Magazine advertising easily produces the highest return per dollar of ad spend and digital video the least, a comprehensive US study of consumer packaged goods (CPG) advertising has found.
Every dollar spent on magazine advertising produced a return of $3.94 in sales. Display yielded the next best return with $2.63, followed by cross-media campaigns ($2.62), linear TV ($2.55) and mobile ($2.45).
The worst performing category was digital video with a return of $1.53, while newspapers, out of home and other ad categories were not included in the report.
The results are interesting in that they row against current media spending habits. Magazine advertising is predicted to be one of the fastest shrinking categories this year, with ad spend in Australia to decline by 17.1% to $319 million as publishers increasingly transition to online and mobile apps, according to a ZenithOptimedia report.

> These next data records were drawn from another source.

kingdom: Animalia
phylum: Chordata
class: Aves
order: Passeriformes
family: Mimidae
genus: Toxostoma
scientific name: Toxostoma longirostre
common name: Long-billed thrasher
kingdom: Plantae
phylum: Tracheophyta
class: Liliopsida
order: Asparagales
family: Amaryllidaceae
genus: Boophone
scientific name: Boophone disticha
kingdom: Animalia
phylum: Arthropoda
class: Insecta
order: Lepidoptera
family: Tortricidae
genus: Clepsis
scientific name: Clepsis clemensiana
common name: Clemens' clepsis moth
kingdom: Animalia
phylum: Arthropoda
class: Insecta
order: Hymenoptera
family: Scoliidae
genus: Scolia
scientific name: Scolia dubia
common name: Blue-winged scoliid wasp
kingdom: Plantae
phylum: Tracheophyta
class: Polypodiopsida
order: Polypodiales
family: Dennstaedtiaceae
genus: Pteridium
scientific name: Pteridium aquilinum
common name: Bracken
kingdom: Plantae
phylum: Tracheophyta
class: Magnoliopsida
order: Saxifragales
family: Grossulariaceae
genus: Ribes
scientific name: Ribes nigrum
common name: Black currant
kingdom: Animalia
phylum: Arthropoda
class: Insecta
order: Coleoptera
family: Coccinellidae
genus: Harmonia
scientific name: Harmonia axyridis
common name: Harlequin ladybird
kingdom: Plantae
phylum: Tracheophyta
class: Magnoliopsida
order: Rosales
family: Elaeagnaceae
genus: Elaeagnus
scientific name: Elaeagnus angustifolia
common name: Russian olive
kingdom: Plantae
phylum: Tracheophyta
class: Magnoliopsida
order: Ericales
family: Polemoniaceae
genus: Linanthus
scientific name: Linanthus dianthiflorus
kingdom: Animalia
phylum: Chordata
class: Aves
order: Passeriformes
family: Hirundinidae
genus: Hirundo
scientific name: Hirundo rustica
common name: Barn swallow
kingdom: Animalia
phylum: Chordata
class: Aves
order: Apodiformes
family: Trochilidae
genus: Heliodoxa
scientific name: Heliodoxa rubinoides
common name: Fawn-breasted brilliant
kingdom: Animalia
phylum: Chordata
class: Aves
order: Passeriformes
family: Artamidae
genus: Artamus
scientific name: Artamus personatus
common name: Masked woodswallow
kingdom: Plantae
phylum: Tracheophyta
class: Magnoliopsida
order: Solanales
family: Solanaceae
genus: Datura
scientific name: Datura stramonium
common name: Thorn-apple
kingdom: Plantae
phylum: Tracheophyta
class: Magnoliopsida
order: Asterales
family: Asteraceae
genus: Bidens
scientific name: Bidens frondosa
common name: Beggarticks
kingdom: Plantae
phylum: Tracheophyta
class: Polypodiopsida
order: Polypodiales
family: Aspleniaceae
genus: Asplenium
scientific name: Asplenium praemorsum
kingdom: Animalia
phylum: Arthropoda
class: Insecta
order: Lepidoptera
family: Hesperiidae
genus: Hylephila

Conversely, online video is predicted to be one of the fastest growing categories, with marketers desperate to pour more money into the category.
The Nielsen Catalina report analysed 1,400 studies over 11 years and includes 450 CPG brands in the US. Of the years analysed, 2011 was the golden era with every dollar of advertising returning an average of $5.28 in sales lift.
The best performing product categories were baby, returning $3.71 per dollar of advertising, pet ($3.06) and health and beauty ($2.82).
The study also looked at the ad categories that produced best results per household and online impressions.
Linear TV provided the best incremental sales per reached household with $0.33, followed by magazines ($0.26) and cross-media ($0.25).
Mobile topped incremental sales per 1,000 impressions with a $26.52 lift in sales, followed by digital video ($23.48) and linear TV ($20.56).